There’s a practical argument here too. Crypto companies operating under OCC charters are subject to federal oversight. That’s the whole point. The Chamber’s view is that chartering these firms brings them into the regulatory tent, not out of it — which makes Warren’s framing, at least from the industry’s perspective, kind of backwards.
Warren’s Pressure and What It Means
Warren’s move puts real pressure on the OCC. She’s not a backbencher — she’s a prominent voice on financial regulation, and her claims carry weight on Capitol Hill. Her concern seems to be that the OCC’s chartering decisions create a loophole, letting crypto companies access the privileges of bank status without fully absorbing the responsibilities that come with it. Whether that’s accurate is genuinely unclear at this point.
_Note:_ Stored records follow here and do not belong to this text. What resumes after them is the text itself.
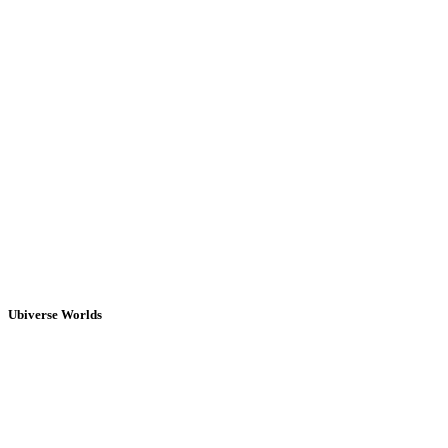
Ubiverse Worlds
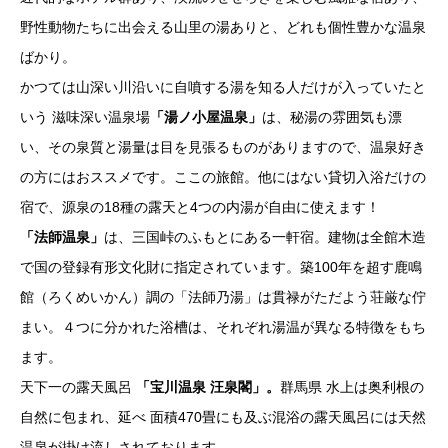
野性動物たちに出会える山里の湯ありと、どれも個性豊かな温泉
ばかり。
かつては山深い川沿いに自噴する湯を知る人だけが入っていたと
いう 滋味深い温泉場
「湯ノ小屋温泉」
は、秘湯の雰囲気も漂
い、その泉質と湯量は目を見張るものがありますので、温泉好き
の方にはおススメです。ここの旅館。他にはない貸切入浴だけの
宿で、源泉の18種の露天と4つの内湯が自由に使えます！
「法師温泉」
は、三国峠のふもとにある一軒宿。建物は全館木造
で国の登録有形文化財に指定されています。築100年を超す鹿鳴
館（ろくめいかん）調の「法師乃湯」は貫禄がただよう荘厳な佇
まい。４つに分かれた浴槽は、それぞれ湯温が異なる特徴をもち
ます。
天下一の露天風呂
「宝川温泉 汪泉閣」。
群馬県 水上は奥利根の
自然に包まれ、延べ 面積470畳にも及ぶ混浴の露天風呂には天然
温泉が掛け流しされております。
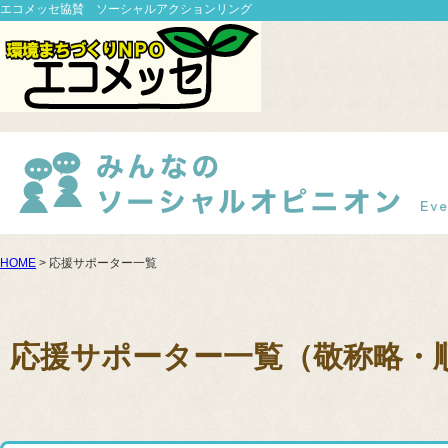
エコメッセ協賛 ソーシャルアクションリング
HOME
> 応援サポーター一覧
応援サポーター一覧（敬称略・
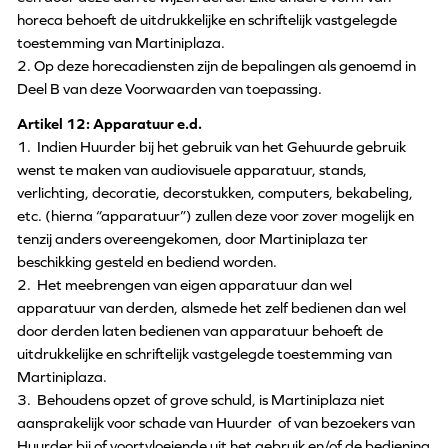
horeca behoeft de uitdrukkelijke en schriftelijk vastgelegde
toestemming van Martiniplaza.
2. Op deze horecadiensten zijn de bepalingen als genoemd in
Deel B van deze Voorwaarden van toepassing.
Artikel 12: Apparatuur e.d.
1. Indien Huurder bij het gebruik van het Gehuurde gebruik
wenst te maken van audiovisuele apparatuur, stands,
verlichting, decoratie, decorstukken, computers, bekabeling,
etc. (hierna “apparatuur”) zullen deze voor zover mogelijk en
tenzij anders overeengekomen, door Martiniplaza ter
beschikking gesteld en bediend worden.
2. Het meebrengen van eigen apparatuur dan wel
apparatuur van derden, alsmede het zelf bedienen dan wel
door derden laten bedienen van apparatuur behoeft de
uitdrukkelijke en schriftelijk vastgelegde toestemming van
Martiniplaza.
3. Behoudens opzet of grove schuld, is Martiniplaza niet
aansprakelijk voor schade van Huurder of van bezoekers van
Huurder bij of voortvloeiende uit het gebruik en/of de bediening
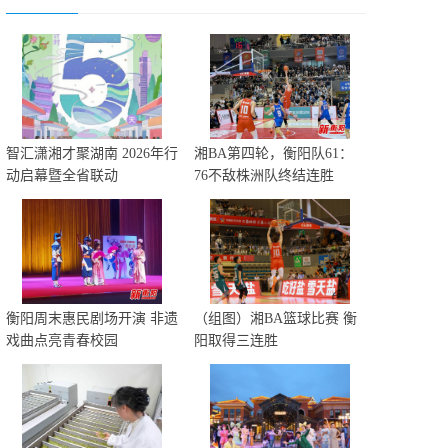
智汇潇湘才聚湖南 2026年行
湘BA第四轮，衡阳队61：
动启幕暨全省联动
76不敌株洲队终结连胜
衡阳周末惠民剧场开演 非遗
（组图）湘BA篮球比赛 衡
戏曲点亮青春校园
阳取得三连胜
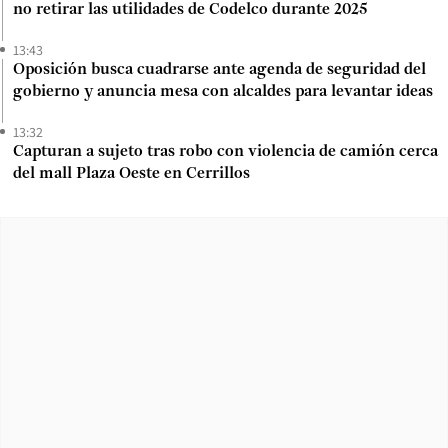
no retirar las utilidades de Codelco durante 2025
13:43
Oposición busca cuadrarse ante agenda de seguridad del
gobierno y anuncia mesa con alcaldes para levantar ideas
13:32
Capturan a sujeto tras robo con violencia de camión cerca
del mall Plaza Oeste en Cerrillos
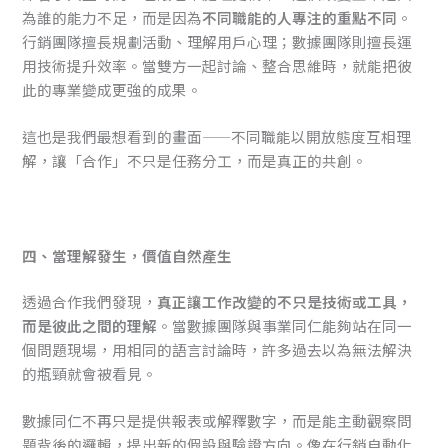
為誰的能力不足，而是因為
不同職能的人專注的重點不同
。
行銷團隊擅長規劃活動、理解用戶心理；數據團隊則擅長運
用技術提升效率。當雙方一起討論、整合思維時，就能把彼
此的專業變成更強的成果。
這也是我們最想看到的畫面——不同職能以開放態度互相理
解，讓「合作」不只是任務分工，而是真正的共創。
四、當理解發生，價值自然產生
透過合作我們發現，
真正讓工作改變的不只是技術或工具，
而是彼此之間的理解
。當數據團隊與事業同仁能夠站在同一
個問題現場，用相同的語言討論時，許多過去以為無法解決
的瓶頸就會被看見。
數據同仁不再只是提供報表或解釋數字，而是能主動觀察問
題背後的邏輯，提出新的假設與驗證方向。像在行銷自動化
And the OCC hasn’t said a word publicly. No response to Warren. No response to the Digital Chamber. The silence is notable, and it’s probably intentional — regulators don’t usually rush into public disputes with sitting senators. But the longer the OCC stays quiet, the more the vacuum gets filled by competing narratives.
That silence matters. The OCC’s next move — or lack of one — will likely shape how this whole debate gets framed going forward. If the agency defends its charter approvals publicly, it validates the Digital Chamber’s position and potentially gives crypto firms more regulatory footing. If it hedges, or worse, reverses course, it could send a chill through the sector at a moment when the industry is already navigating a complicated regulatory environment.
Stablecoin legislation, crypto custody rules, spot ETF frameworks — there’s a lot in motion right now across U.S. financial regulation. The OCC charter fight sits squarely in the middle of that broader conversation. It’s not happening in isolation.
The Bigger Stakes for Crypto Regulation
Warren’s allegations have done something useful, even if the industry doesn’t love it: they’ve forced a clearer public debate about what it actually means for a crypto company to hold a federal banking charter. The questions she’s raising — does the OCC have the authority, did it follow the right process, do these charters create regulatory arbitrage — are legitimate ones. The answers aren’t obvious.
The Digital Chamber’s appeal is essentially a bet that the OCC will hold its ground. The group is counting on the regulator to treat its own prior decisions as defensible rather than politically inconvenient. That’s not a guarantee.
For crypto firms that already hold or are pursuing OCC charters, the stakes are immediate. A reversal or a public walk-back by the OCC would create real legal uncertainty around their operating status. And uncertainty is expensive — in legal fees, in investor confidence, in the basic ability to plan.
No timeline has been set. No hearing has been announced. The OCC hasn’t committed to any public statement. The Digital Chamber filed its appeal, Warren made her claims, and right now everyone is waiting to see who blinks.
The OCC still hasn’t responded publicly to either side.
Frequently Asked Questions
What did Senator Warren claim about the OCC’s crypto charters?
Warren claimed the Office of the Comptroller of the Currency may have breached U.S. banking laws by granting banking charters to cryptocurrency firms, arguing the approvals could let crypto companies bypass essential oversight frameworks.
What is the Digital Chamber of Commerce asking the OCC to do?
The Digital Chamber of Commerce is urging the OCC to publicly defend its charter approval decisions, arguing the charters were legally issued and are critical for integrating cryptocurrency firms into the broader financial system.